ASSIGNED TASK →
Where the word "questo" occurs in a line of the listing, please copy the line.

[[ PROVIDED RECORDS open ]]

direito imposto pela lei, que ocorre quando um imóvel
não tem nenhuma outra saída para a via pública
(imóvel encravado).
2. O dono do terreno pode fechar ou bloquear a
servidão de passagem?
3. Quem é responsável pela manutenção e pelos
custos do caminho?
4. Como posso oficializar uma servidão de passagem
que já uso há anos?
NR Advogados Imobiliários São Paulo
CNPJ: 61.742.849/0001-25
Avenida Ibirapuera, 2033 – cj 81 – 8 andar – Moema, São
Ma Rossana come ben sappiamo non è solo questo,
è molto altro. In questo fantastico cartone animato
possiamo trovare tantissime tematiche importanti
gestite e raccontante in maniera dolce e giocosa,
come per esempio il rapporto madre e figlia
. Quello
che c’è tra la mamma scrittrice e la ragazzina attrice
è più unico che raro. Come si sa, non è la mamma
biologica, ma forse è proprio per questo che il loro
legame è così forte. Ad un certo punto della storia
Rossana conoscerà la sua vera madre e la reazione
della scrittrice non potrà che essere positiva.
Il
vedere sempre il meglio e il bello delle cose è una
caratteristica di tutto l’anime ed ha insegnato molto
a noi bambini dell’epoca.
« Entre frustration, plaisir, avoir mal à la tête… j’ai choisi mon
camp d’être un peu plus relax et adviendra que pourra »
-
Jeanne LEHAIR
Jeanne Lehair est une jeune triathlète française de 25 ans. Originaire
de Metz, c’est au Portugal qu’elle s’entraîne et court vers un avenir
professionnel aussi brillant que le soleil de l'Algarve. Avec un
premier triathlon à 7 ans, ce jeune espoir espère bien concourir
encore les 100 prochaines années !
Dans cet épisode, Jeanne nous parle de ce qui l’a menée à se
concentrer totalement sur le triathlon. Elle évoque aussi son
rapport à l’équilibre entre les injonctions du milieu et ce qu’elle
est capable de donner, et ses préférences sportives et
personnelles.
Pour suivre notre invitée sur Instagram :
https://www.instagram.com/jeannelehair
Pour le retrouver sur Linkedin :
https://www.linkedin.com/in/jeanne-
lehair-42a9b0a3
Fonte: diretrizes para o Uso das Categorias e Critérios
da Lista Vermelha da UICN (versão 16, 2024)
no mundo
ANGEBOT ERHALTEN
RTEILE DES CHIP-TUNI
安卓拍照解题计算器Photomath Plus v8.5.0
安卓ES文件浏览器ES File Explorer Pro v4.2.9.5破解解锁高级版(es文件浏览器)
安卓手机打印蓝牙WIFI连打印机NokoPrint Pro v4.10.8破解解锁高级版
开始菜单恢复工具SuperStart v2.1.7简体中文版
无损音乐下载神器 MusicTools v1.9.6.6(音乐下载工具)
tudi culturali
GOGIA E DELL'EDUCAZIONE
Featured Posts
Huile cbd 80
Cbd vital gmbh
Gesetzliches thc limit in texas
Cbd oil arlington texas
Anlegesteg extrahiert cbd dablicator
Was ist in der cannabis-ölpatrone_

[[ PROVIDED RECORDS closed ]]

SOLUTION TO THIS EXERCISE →
Ma Rossana come ben sappiamo non è solo questo,
è molto altro. In questo fantastico cartone animato
biologica, ma forse è proprio per questo che il loro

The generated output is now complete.